SCOTLAND will be worse off than the rest of the UK to the tune of £1000 per person in the years immediately following Alex Salmond's proposed date of independence, according to an analysis published today.
A new report from Glasgow University's CPPR think tank says falling oil revenues will leave Scotland £5.3 billion in the red in 2018/19 - the year the UK as a whole is predicted to return to the black.
It came as Archie Norman, the chairman of ITV and former Conservative MP, claimed the SNP had no economic strategy for an independent Scotland and called on business leaders to speak out against a Yes vote in September's referendum.
In another blow to First Minister, the world's biggest fund manager, BlackRock, warned an independent Scotland's credit rating would be damaged, pushing up mortgage and credit card costs for ordinary consumers.
However, Nationalists were cheered by a poll that suggested earlier economic warnings about independence had failed to dent growing support for a Yes vote.
The ICM Research survey showed the Yes campaign catching up significantly in the referendum race, with support for independence rising two points to 39% while backing for a No vote fell.
The CPPR's report follows downgraded forecasts for North Sea oil revenues that were published alongside the Budget last week.
It calculates that Scotland's deficit - the gap between public spending and government income - will be worse in Scotland than the rest of the UK every year from now to 2018/19.
In the current financial year Scotland will be worse off by £750 per person.
The difference rises to £1060 in 2016/17, the year Mr Salmond aims to declare independence, and remains more than £1000 every year until 2018/19, the last year of the forecast.

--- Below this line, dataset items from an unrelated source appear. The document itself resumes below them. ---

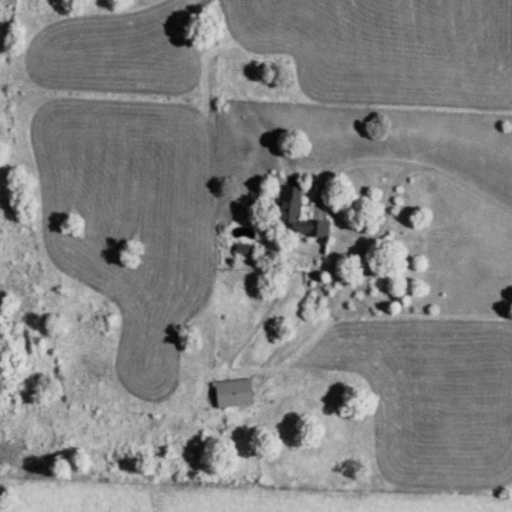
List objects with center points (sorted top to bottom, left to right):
road: (466, 188)
building: (297, 220)
road: (385, 230)
building: (230, 397)
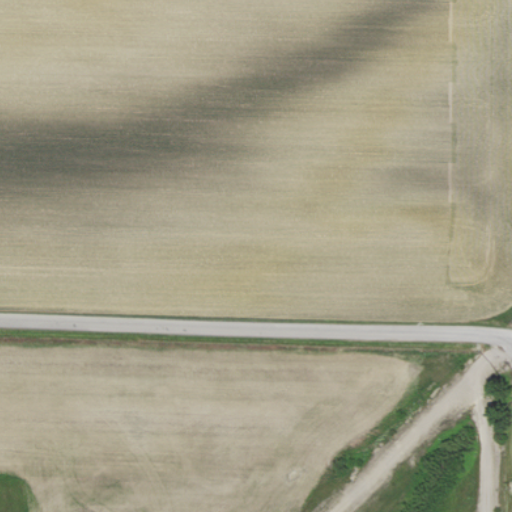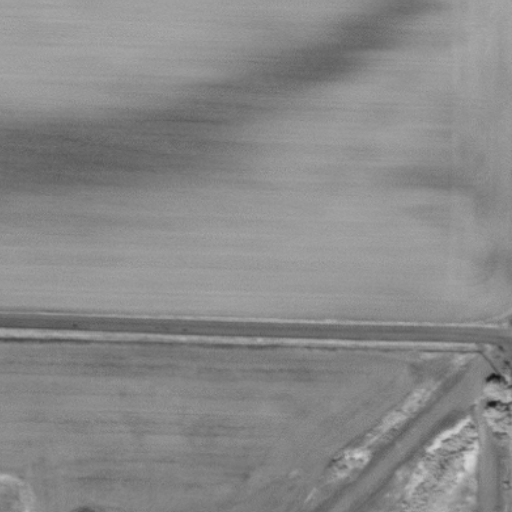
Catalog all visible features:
road: (256, 332)
road: (487, 424)
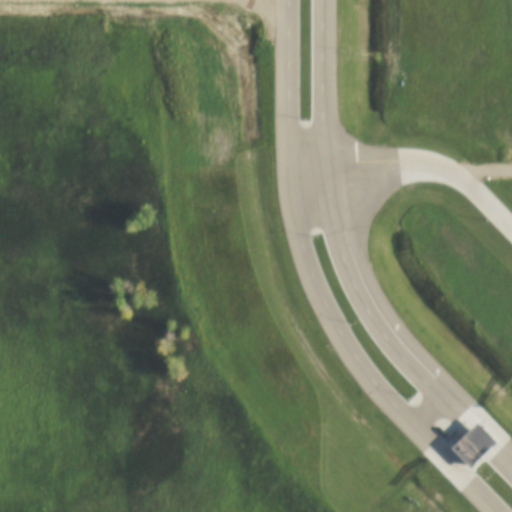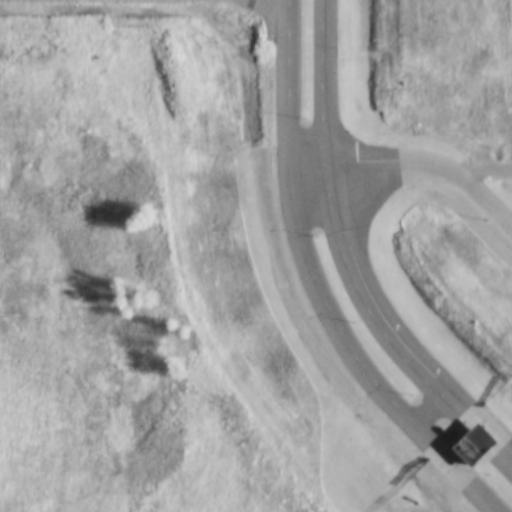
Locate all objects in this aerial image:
airport: (431, 150)
road: (429, 162)
road: (349, 262)
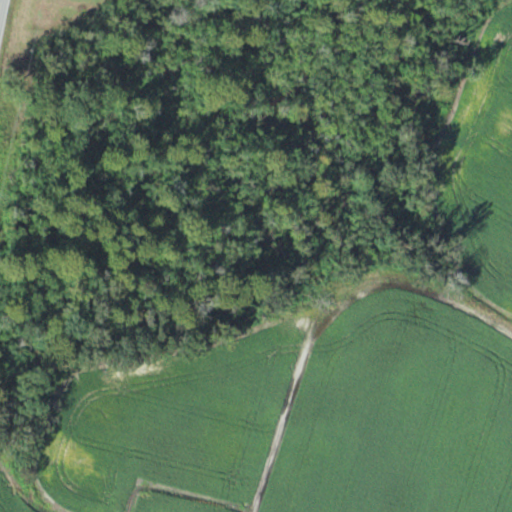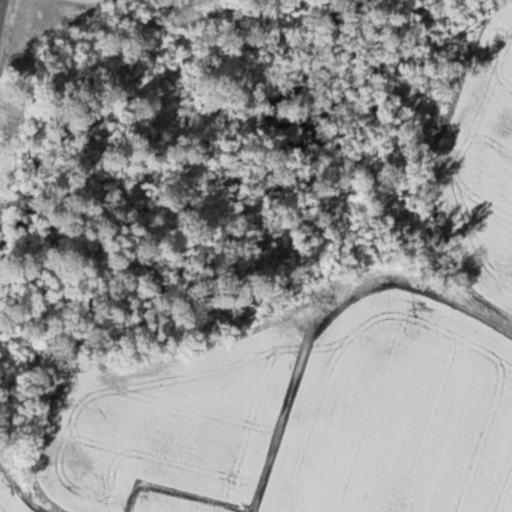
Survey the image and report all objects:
river: (210, 179)
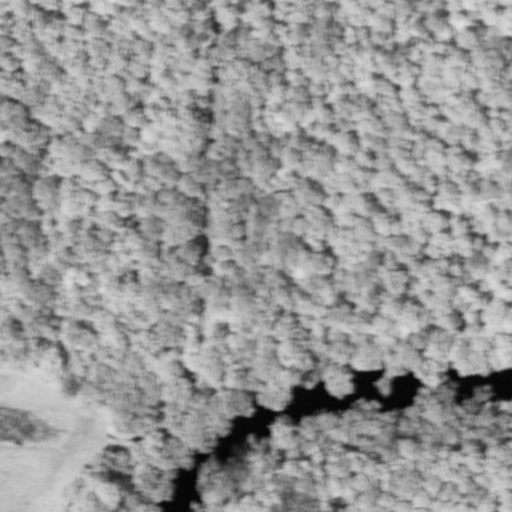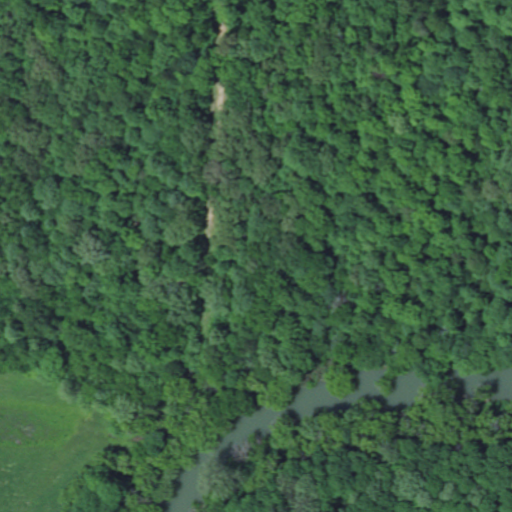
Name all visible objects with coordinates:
river: (319, 405)
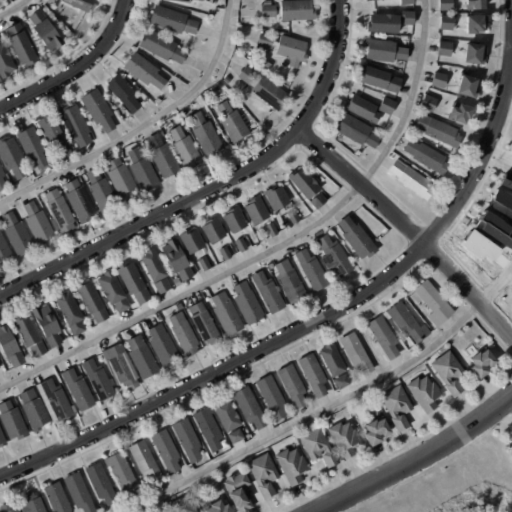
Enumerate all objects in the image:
building: (192, 0)
building: (373, 0)
building: (183, 1)
building: (404, 1)
building: (406, 2)
building: (80, 4)
building: (81, 4)
building: (443, 4)
building: (473, 4)
building: (446, 5)
building: (476, 5)
road: (15, 9)
building: (266, 10)
building: (268, 10)
building: (295, 10)
building: (297, 11)
building: (406, 17)
building: (408, 18)
building: (172, 20)
building: (172, 21)
building: (444, 22)
building: (382, 23)
building: (447, 23)
building: (474, 23)
building: (384, 24)
building: (476, 25)
building: (43, 29)
building: (45, 32)
building: (264, 40)
building: (265, 41)
building: (19, 44)
building: (21, 47)
building: (161, 47)
building: (162, 48)
building: (443, 48)
building: (290, 49)
building: (291, 49)
building: (444, 49)
building: (383, 50)
building: (385, 51)
building: (473, 53)
building: (474, 55)
building: (5, 63)
road: (75, 67)
building: (144, 71)
building: (143, 72)
building: (244, 74)
building: (246, 76)
building: (377, 78)
building: (437, 79)
building: (379, 80)
building: (439, 81)
building: (466, 85)
building: (468, 88)
building: (268, 92)
building: (123, 93)
building: (123, 94)
building: (270, 94)
building: (154, 97)
building: (427, 102)
building: (231, 103)
building: (385, 105)
building: (429, 105)
building: (387, 107)
building: (360, 108)
building: (97, 110)
building: (362, 110)
building: (98, 111)
building: (457, 113)
building: (461, 115)
building: (231, 121)
building: (246, 122)
building: (232, 123)
building: (75, 125)
building: (75, 126)
road: (143, 126)
building: (355, 130)
building: (437, 130)
building: (355, 132)
building: (439, 132)
building: (203, 133)
building: (204, 135)
building: (53, 136)
building: (53, 138)
building: (183, 145)
building: (31, 147)
building: (185, 150)
building: (34, 151)
building: (511, 152)
building: (161, 155)
building: (425, 156)
building: (427, 157)
building: (12, 158)
building: (12, 158)
building: (163, 158)
building: (140, 168)
building: (143, 172)
building: (119, 176)
building: (82, 178)
building: (409, 178)
building: (506, 179)
building: (2, 180)
building: (122, 180)
building: (505, 180)
building: (412, 181)
building: (302, 182)
building: (304, 182)
road: (215, 185)
building: (99, 190)
building: (100, 192)
building: (275, 197)
building: (276, 197)
building: (78, 199)
building: (316, 200)
building: (318, 200)
building: (80, 202)
building: (501, 202)
building: (254, 210)
building: (256, 210)
building: (58, 211)
building: (59, 212)
building: (293, 216)
building: (289, 217)
building: (232, 219)
building: (234, 219)
building: (35, 220)
building: (37, 224)
road: (410, 226)
building: (211, 229)
building: (213, 229)
building: (271, 229)
building: (493, 229)
building: (267, 230)
building: (16, 233)
building: (17, 236)
building: (354, 236)
building: (357, 238)
building: (190, 240)
building: (191, 240)
building: (239, 244)
building: (241, 244)
road: (274, 247)
building: (4, 252)
building: (223, 252)
building: (224, 253)
building: (333, 255)
building: (335, 256)
building: (175, 259)
building: (176, 259)
building: (204, 263)
building: (201, 264)
building: (154, 270)
building: (155, 270)
building: (310, 270)
building: (311, 270)
building: (288, 279)
building: (290, 281)
building: (132, 282)
building: (133, 282)
road: (498, 284)
building: (113, 290)
building: (111, 291)
building: (267, 292)
building: (268, 292)
building: (92, 301)
building: (91, 302)
building: (246, 302)
building: (432, 302)
building: (247, 303)
building: (434, 303)
road: (337, 310)
building: (70, 312)
building: (224, 312)
building: (69, 313)
building: (227, 313)
building: (407, 322)
building: (202, 323)
building: (204, 323)
building: (406, 323)
building: (46, 325)
building: (47, 325)
building: (182, 333)
building: (29, 334)
building: (183, 334)
building: (28, 335)
building: (382, 336)
building: (384, 337)
building: (161, 344)
building: (162, 346)
building: (9, 347)
building: (10, 347)
building: (354, 352)
building: (356, 353)
building: (140, 356)
building: (142, 357)
building: (330, 360)
building: (332, 360)
building: (480, 361)
building: (483, 362)
building: (119, 366)
building: (122, 366)
building: (447, 371)
building: (449, 372)
building: (312, 374)
building: (313, 374)
building: (98, 380)
building: (98, 380)
building: (340, 381)
building: (341, 382)
building: (291, 385)
building: (292, 386)
building: (77, 389)
building: (78, 390)
building: (423, 392)
building: (425, 393)
building: (270, 396)
building: (272, 396)
building: (53, 400)
building: (56, 400)
building: (395, 406)
building: (398, 406)
building: (248, 407)
building: (32, 408)
building: (250, 408)
building: (34, 409)
building: (227, 415)
road: (313, 418)
building: (228, 420)
building: (11, 421)
building: (12, 421)
building: (207, 428)
building: (208, 429)
building: (375, 430)
building: (377, 431)
building: (235, 436)
building: (343, 438)
building: (186, 439)
building: (344, 439)
building: (2, 440)
building: (188, 440)
building: (316, 445)
building: (510, 445)
building: (318, 447)
building: (511, 448)
building: (166, 450)
building: (165, 451)
building: (144, 462)
road: (420, 462)
building: (146, 463)
building: (290, 465)
building: (292, 465)
building: (123, 473)
building: (121, 474)
building: (262, 474)
building: (264, 474)
building: (99, 483)
building: (101, 483)
building: (236, 491)
building: (238, 491)
building: (78, 492)
building: (79, 493)
building: (56, 497)
building: (56, 498)
building: (31, 502)
building: (32, 503)
building: (181, 504)
building: (182, 505)
building: (215, 506)
building: (217, 507)
building: (8, 508)
building: (7, 509)
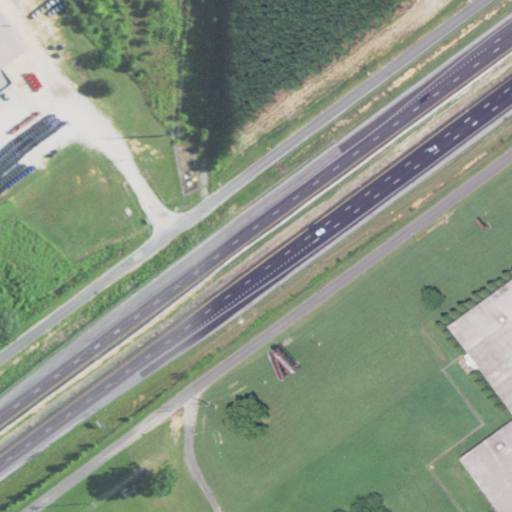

In 2018/19, Scotland will be £5.3bn in the red while the UK as a whole expects to eliminate the deficit and return a modest surplus of £5bn.
The drop in oil revenues reverses recent deficit figures that showed Scotland's finances were in a healthier state than the UK's. The past figures have been widely used by the SNP to claim an independent Scotland would be better placed to maintain public spending.
The CPPR also called on the Scottish Government to update its own oil revenue forecasts after the latest downgrading by the Office for Budget Responsibility.
Economist John McLaren said: "Based on the OBR's latest forecasts, Scotland's fiscal position relative to the UK, continues to worsen.
"We now need the Scottish Government to update its own alternative North Sea oil tax scenarios based on the latest information available, in order to judge how these might affect Scotland's future fiscal balance."
The latest poll suggested many voters were unconcerned by economic warnings about independence. The ICM survey - conducted last week after a number of big firms said they saw a Yes vote as a risk - put backing for Yes on 39%, up two points compared with last month.
Support for staying in the UK fell from 49% to 46% while the proportion of voters undecided rose by a single point to 15%.
The findings prompted Scotland's leading polling expert Professor John Curtice to declare: "The No side is beginning to look like a campaign in trouble.
"Frightening voters with messages of economic doom and gloom is not working."
Blair Jenkins, chief executive of the Yes Scotland campaign, said: "With this poll, a swing of only around four points is all it takes to put Yes ahead -which we are confident of achieving - and we'll continue to step up our campaign work in all of Scotland's communities in the months ahead."
A spokesman for the pro-UK Better Together campaign said: "While we can take comfort from the fact that this poll, like all others, show that a clear majority of us want to remain in the UK, we need to make sure that we are fighting for every vote between now and September."